GIVEN TEXT:

'Pioneer' is an overused word, but Rudall Hayward’s claim to the title is strong. He was directing and shooting feature films in New Zealand in the 1920s, an age when movies were usually made by people in — or visiting from — other lands. A half century later his final movie To Love a Māori (1972), made in partnership with second wife Ramai, became the first colour feature directed by New Zealanders on home soil.
Hayward was an ambitious, prolific and publicity-savvy filmmaker. On top of short comedies, educational films and newsreels, his long career encompasses seven features. Four of his movies were completed before the arrival of talkies, more than any silent director working in New Zealand.
The feature films often explore historical conflicts between Māori and Pākehā. Writers Sam Edwards and Stuart Murray argue that the features are Hayward’s major achievements — the place where he “visualized and examined many of the myths that underpin New Zealand society and history”. Author Annabel Cooper argues that his three features about the New Zealand Wars "tell a national story with emblematic figures who embody national virtues and bring peace out of conflict. Each film was made at a pivotal moment of nationhood in New Zealand". Author Deborah Shepard adds that these early films display “a sensitivity and political awareness of Māori history” well beyond Hayward's Pākehā contemporaries.
Hayward was born in Wolverhampton England on 4 July 1900, to a family with a long history as touring performers and entrepreneurs. At age four Rudall arrived in New Zealand, and the family began three years touring Australasia with a variety show, which included early film screenings. The family's home base was Waihi, where the rowdy billiard room was often packed with musicians, politicians and "cranks of every colour and creed".

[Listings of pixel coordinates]
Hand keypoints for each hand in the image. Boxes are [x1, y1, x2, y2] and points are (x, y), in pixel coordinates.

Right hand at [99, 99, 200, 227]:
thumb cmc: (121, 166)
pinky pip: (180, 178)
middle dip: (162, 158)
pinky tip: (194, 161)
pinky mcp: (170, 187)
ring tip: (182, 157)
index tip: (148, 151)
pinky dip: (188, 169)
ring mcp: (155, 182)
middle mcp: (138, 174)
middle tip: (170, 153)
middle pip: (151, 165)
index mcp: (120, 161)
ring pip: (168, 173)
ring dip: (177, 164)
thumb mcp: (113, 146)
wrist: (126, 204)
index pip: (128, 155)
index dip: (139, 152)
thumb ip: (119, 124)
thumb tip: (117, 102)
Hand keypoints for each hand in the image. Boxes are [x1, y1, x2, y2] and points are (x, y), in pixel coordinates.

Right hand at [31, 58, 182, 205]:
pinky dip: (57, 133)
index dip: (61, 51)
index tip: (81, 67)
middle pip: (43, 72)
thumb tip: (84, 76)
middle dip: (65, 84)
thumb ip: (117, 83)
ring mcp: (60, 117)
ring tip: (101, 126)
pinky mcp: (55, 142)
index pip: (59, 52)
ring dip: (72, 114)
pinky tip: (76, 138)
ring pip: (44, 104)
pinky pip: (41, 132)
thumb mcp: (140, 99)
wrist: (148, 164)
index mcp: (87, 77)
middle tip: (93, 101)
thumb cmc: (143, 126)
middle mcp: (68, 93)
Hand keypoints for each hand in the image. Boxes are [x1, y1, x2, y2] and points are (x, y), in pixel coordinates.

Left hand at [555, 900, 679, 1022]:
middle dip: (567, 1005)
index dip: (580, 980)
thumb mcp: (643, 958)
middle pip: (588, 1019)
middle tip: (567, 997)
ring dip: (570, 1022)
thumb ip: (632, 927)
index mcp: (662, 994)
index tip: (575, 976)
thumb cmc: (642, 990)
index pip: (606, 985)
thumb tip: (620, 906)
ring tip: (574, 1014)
...
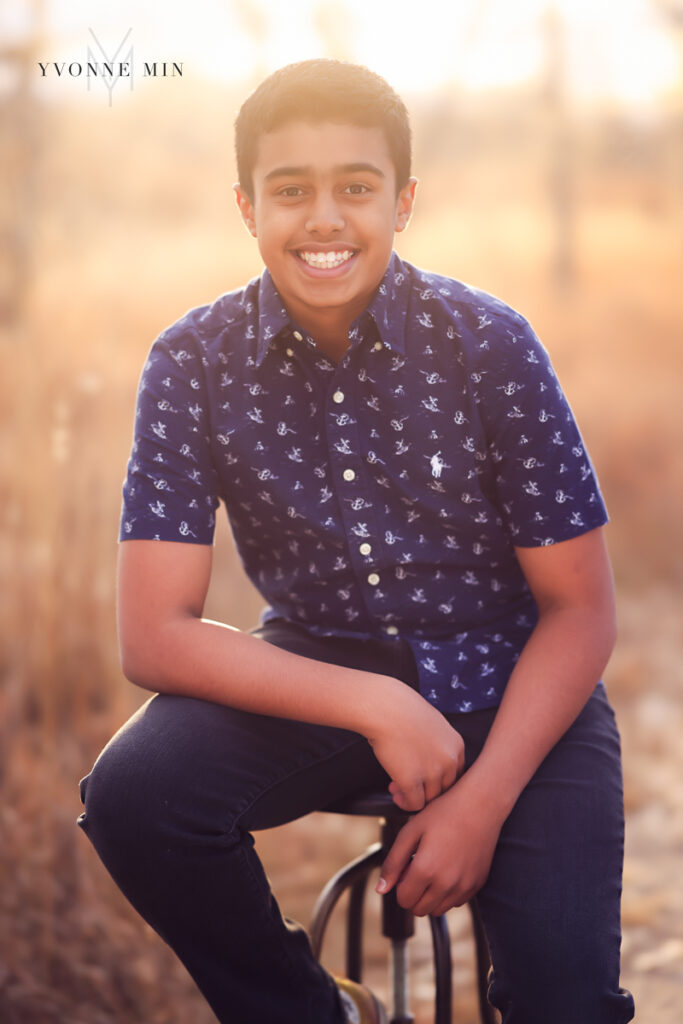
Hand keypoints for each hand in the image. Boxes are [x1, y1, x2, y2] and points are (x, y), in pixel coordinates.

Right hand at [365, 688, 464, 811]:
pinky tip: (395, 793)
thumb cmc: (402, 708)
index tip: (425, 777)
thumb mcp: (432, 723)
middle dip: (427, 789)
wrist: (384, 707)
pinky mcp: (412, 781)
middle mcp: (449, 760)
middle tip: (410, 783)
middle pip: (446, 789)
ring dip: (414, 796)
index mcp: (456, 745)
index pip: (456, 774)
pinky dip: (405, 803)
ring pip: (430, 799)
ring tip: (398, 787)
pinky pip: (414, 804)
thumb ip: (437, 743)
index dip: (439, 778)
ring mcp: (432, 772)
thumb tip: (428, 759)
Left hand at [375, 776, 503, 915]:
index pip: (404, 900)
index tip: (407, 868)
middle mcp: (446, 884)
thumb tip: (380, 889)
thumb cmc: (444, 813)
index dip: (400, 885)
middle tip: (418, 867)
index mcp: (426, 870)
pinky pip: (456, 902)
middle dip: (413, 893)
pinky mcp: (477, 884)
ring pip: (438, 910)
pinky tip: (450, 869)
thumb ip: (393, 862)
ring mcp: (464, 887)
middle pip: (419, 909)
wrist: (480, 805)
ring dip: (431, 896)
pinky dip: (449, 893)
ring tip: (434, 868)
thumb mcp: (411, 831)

THE TASK: Carry on the profile of filmmaker Rudall Hayward from the point where it stops. The rows play no part in what comes next.

EXERCISE RESPONSE:
In 1909 his father Rudall and uncle bought Auckland’s Royal Albert Hall, and turned it into a cinema. By 1912 Hayward’s Picture Enterprises ran at least 14 movie theatres across New Zealand; Rudall junior began learning the projectionist’s ropes at age nine.
He went on to spend two years studying electricity at Waihi’s School of Mines, then began working in films — seemingly to the chagrin of his family, who knew that distributing movies made more financial sense than making them. Hayward worked for a visiting Australian director — "painting the legs of an Australian actress" to make her look Māori, for 1921 movie The Betrayer — and spent time in Australia.
Queen Street theatres showed no interest in Hayward’s first film, two-reel comedy The Bloke from Freeman’s Bay (1921). Hayward recalled his uncle Henry offering money to burn it, in order to preserve the family name. Hayward persuaded an aunt to run it in her Ponsonby cinema, postering every space he could. After calling the police and complaining about crowds, he helped create newspaper headlines, ensuring more screenings.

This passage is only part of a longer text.